EXERCISE: Copy the items below word for word, from the start of the items through the line that contains "What is the value", including that line.

>>>>>

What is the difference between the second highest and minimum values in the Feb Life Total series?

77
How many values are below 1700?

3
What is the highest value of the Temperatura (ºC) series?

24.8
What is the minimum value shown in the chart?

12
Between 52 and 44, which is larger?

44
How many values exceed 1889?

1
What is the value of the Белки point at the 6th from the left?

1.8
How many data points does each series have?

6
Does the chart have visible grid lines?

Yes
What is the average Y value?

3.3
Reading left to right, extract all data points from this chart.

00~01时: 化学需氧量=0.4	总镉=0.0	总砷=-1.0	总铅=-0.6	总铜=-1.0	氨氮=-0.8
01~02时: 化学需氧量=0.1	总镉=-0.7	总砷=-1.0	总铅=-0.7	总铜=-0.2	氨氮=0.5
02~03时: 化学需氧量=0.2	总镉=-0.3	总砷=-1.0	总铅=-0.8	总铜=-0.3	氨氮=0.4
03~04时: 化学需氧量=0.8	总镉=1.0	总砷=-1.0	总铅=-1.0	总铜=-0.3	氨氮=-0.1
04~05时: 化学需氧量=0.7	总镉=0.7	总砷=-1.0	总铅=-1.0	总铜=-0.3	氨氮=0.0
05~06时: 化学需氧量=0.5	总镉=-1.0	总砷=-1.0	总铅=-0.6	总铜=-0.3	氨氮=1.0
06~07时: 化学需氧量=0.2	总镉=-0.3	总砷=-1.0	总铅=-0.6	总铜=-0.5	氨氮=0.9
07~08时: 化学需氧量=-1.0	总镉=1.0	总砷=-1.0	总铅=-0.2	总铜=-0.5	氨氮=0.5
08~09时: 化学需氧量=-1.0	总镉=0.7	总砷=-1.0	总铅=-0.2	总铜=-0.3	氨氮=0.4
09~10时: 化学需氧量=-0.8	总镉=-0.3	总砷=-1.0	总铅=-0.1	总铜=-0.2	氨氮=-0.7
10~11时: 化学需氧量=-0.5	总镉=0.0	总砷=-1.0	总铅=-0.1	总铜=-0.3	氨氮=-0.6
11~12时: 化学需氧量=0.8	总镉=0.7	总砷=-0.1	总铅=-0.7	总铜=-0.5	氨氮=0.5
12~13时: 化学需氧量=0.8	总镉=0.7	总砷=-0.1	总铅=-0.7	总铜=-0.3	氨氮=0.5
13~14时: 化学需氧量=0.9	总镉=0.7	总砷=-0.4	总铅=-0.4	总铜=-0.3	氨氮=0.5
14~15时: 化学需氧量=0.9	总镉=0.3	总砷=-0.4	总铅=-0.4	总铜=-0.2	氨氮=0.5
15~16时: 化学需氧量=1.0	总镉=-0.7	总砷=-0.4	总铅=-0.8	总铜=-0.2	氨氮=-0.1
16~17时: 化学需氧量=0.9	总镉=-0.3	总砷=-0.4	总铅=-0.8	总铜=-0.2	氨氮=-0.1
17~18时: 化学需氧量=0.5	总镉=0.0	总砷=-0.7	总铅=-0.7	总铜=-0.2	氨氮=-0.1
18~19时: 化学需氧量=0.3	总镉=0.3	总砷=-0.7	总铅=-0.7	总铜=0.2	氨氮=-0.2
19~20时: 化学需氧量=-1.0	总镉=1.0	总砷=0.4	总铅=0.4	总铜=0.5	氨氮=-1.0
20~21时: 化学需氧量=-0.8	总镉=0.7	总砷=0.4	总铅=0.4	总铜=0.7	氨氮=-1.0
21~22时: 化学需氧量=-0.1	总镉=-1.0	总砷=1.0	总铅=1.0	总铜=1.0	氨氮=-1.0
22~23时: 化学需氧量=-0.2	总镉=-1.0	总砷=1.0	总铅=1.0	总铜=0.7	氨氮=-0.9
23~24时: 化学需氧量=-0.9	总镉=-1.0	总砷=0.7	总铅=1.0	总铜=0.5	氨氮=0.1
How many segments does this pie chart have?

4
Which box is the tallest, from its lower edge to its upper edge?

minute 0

<<<<<

EXERCISE OUTPUT:
What is the difference between the second highest and minimum values in the Feb Life Total series?

77
How many values are below 1700?

3
What is the highest value of the Temperatura (ºC) series?

24.8
What is the minimum value shown in the chart?

12
Between 52 and 44, which is larger?

44
How many values exceed 1889?

1
What is the value of the Белки point at the 6th from the left?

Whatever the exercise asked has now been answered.